━━━ Dataset excerpts ━━━

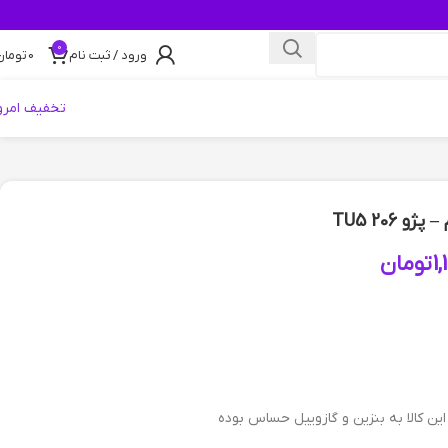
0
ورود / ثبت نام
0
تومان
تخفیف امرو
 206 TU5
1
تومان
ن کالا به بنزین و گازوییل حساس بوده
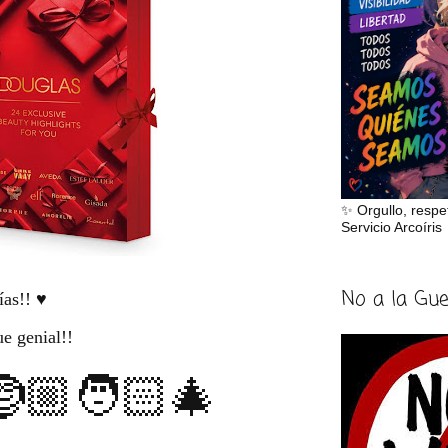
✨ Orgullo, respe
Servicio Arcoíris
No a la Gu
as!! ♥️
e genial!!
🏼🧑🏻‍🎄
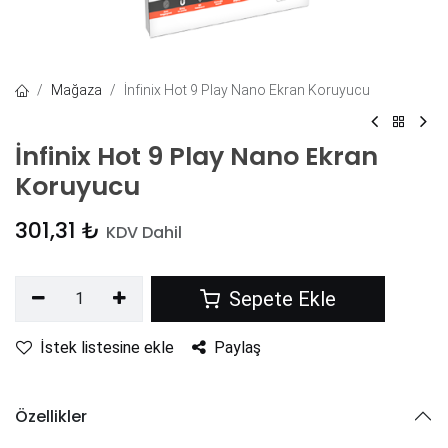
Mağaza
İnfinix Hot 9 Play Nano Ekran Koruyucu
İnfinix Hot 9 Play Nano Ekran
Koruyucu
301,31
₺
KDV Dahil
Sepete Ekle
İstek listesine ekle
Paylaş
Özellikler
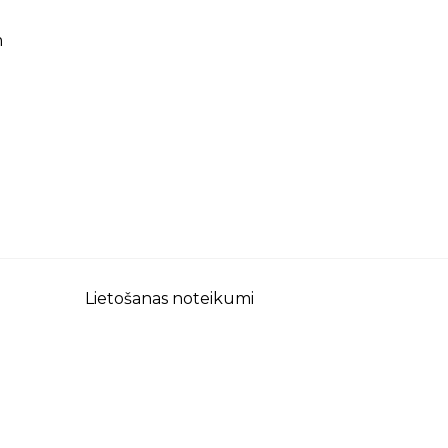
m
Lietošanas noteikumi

━━━

### The task
Give a single number: the count of lines above that include the word "Koruyucu".

### Answer
2